It looks a bit daft, and never feels like you're really at the helm of a futuristic military vehicle. This distancing effect becomes more pronounced later, when you have to zip about, tricking a giant one-hit-kill Geth cannon into blasting its own shield generators, or hopping from rock to rock up a river of magma, like some sci-fi version of Frogger. These bits are fake and videogamey, and it's hard to connect them to the more robust and immersive action on foot.
Thankfully, these distractions are too brief to detract from the overall experience. Each base has its own unique tempo, as artificially awoken Geth test subjects scuttle back to life. Wisely it's not non-stop blasting from beginning to end. In one of the bases, you'll spend a lot of time walking deeper and deeper into the facility without incident, passing dozens of deactivated and broken Geth along the way, tension coming not from combat but the suspicion that you'll be coming back this way later, when these inert foes will be considerably livelier.
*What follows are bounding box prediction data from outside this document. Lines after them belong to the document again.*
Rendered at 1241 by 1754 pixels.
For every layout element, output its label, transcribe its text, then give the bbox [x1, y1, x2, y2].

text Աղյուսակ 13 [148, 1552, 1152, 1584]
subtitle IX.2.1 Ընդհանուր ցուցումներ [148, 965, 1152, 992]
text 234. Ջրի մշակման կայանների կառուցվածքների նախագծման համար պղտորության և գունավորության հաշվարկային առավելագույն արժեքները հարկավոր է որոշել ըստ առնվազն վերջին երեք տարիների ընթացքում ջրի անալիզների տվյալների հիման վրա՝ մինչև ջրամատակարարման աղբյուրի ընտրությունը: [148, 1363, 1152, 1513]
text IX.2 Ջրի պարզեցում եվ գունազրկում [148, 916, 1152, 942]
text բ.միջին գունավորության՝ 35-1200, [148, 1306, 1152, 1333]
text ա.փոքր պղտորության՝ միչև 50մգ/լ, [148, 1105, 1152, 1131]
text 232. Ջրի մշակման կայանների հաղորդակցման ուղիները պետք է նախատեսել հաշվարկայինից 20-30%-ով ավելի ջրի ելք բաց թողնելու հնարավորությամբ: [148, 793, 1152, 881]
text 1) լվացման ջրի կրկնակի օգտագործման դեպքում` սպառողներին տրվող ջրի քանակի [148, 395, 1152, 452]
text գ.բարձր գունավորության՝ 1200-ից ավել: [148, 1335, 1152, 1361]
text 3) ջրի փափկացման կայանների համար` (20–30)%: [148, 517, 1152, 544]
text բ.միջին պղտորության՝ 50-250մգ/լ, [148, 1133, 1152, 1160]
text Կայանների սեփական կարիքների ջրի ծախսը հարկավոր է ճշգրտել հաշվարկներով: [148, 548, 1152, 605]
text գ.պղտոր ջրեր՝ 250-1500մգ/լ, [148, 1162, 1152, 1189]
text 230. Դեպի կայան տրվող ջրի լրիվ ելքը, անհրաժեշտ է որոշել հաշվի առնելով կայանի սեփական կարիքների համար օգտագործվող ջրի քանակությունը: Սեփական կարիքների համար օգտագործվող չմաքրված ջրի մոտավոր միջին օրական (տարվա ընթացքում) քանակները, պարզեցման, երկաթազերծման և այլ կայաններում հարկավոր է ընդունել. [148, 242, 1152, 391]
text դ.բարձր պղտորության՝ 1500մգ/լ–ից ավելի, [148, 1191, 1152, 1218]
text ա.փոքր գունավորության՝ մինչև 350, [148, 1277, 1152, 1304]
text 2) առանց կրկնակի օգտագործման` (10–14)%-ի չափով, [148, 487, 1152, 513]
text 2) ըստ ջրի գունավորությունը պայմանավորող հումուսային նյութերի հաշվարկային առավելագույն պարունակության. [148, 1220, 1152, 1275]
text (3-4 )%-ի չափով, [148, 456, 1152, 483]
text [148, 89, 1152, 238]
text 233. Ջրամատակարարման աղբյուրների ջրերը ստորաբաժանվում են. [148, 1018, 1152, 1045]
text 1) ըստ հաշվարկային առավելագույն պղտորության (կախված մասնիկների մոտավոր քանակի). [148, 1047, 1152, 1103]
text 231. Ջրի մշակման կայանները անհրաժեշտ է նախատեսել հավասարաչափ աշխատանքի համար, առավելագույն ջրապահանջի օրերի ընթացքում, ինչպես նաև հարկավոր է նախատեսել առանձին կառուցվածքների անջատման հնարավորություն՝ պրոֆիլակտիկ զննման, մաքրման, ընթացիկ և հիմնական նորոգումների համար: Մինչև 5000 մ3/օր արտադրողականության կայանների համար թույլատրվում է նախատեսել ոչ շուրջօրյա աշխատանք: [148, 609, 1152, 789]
There are even a couple of puzzles - one involving moving walkways to cross a flooded room, the other a mathematically challenged elevator. Neither will leave you scratching your head for long, but that's not really the point. They're there to make your brain change gear, refocusing from assault tactics to logical problem solving, and it's the sort of change in pace that keeps Overlord interesting through its two hours or so of gameplay.
Of course, action isn't really why we crave DLC for games like Mass Effect 2. If we just wanted to blast more enemies, we could just start a new game or reload an old save and replay a favourite mission. No, we look to DLC because we want to spend more time in this universe, to experience new stories alongside characters we enjoy, and it's here that Overlord both soars and stumbles.
Overlord's ending, which I will try not to spoil, is very effective, certainly more so than you'd expect from an optional extra. Thought, care and balance has gone into shaping this interactive novella. Shepherd has faced rogue artificial intelligences before, most memorably in the lunar side quest of the original game, but this is ultimately more than just another tale of man versus dictatorial machine and the ethical choice at the end is between the lesser of two apparent evils, not a cut and dried good or bad coin toss. Even the boss fight that leads up to it bucks expectations, driven by containment rather than destruction.
Where the DLC drops the ball is in the way your characters react to what happens, or rather don't react. At all. Shepherd gets dialogue in a handful of new cut-scenes, but with 12 potential companions to cater for, there clearly wasn't any budget for new voiceover work in-game.
While that may be understandable from a practical development standpoint, it's a noticeable omission as a player. The circumstances of the ending are such that characters like Jack, Mordin and Legion would certainly have something to say, but seeing them standing mute reminds you that they're just digital puppets, not the fleshed-out characters of the main game's storyline.
That's a shame, but along with the Hammerhead combat, it's also one of the only real disappointments in an entertaining side dish that easily justifies its asking price.
Mass Effect 2: Overlord is out now for PC and Xbox 360, where it costs 560 Microsoft Points (£4.76 / €6.72).